» **Excerpt provided**
■ ■ ■

Would you try "oflag=direct" when you do tests in Guests. And make sure
/sys/block/xxx/queue/iosched/group_isolation is set to 1.

I guess with such setting, your tests should goes well.

Thanks,
Gui

Vivek Goyal wrote:
> On Fri, Feb 18, 2011 at 03:42:45PM +0100, Dominik Klein wrote:
>> Hi Vivek
>>
>> I don't know whether you follow the libvirt list, I assume you don't. So
>> I thought I'd forward you an E-Mail involving the blkio controller and a
>> terrible situation arising from using it (maybe in a wrong way).
>>
>> I'd truely appreciate it if you read it and commented on it. Maybe I did
>> something wrong, but maybe also I found a bug in some way.
> 
> Hi Dominik, 
> 
> Thanks for forwarding me this mail. Yes, I am not on libvir-list. I have
> just now subscribed.
> 
> Few questions inline.
> 
>> -------- Original Message --------
>> Subject: Re: [libvirt] [PATCH 0/6 v3] Add blkio cgroup support
>> Date: Fri, 18 Feb 2011 14:42:51 +0100
>> From: Dominik Klein <dk in-telegence net>
>> To: libvir-list redhat com
>>
>> Hi
>>
>> back with some testing results.

■ ■ ■

» **Dataset excerpt**
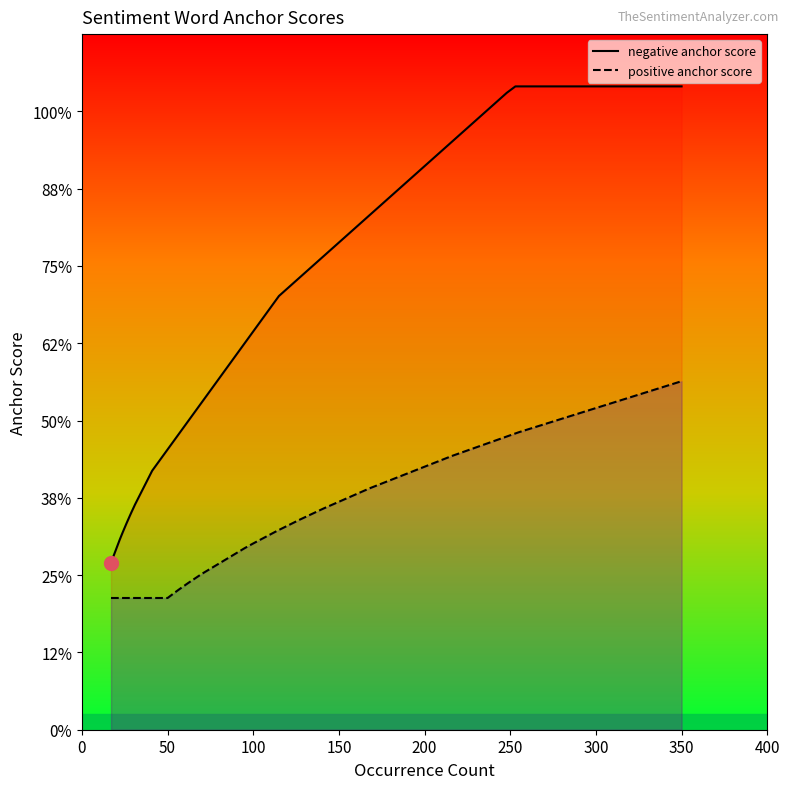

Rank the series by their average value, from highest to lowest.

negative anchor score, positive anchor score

■ ■ ■

» **List of tasks**
a) In the mailing-list excerpt, what value should /sys/block/xxx/queue/iosched/group_isolation be set to?
b) Reproduce a passage of the mailing-list excerpt word for word, beginning at the words "I guess with" and stopping after "a wrong way).".

» **Answers for the tasks**
a) It should be set to 1.

b)
I guess with such setting, your tests should goes well.

Thanks,
Gui

Vivek Goyal wrote:
> On Fri, Feb 18, 2011 at 03:42:45PM +0100, Dominik Klein wrote:
>> Hi Vivek
>>
>> I don't know whether you follow the libvirt list, I assume you don't. So
>> I thought I'd forward you an E-Mail involving the blkio controller and a
>> terrible situation arising from using it (maybe in a wrong way).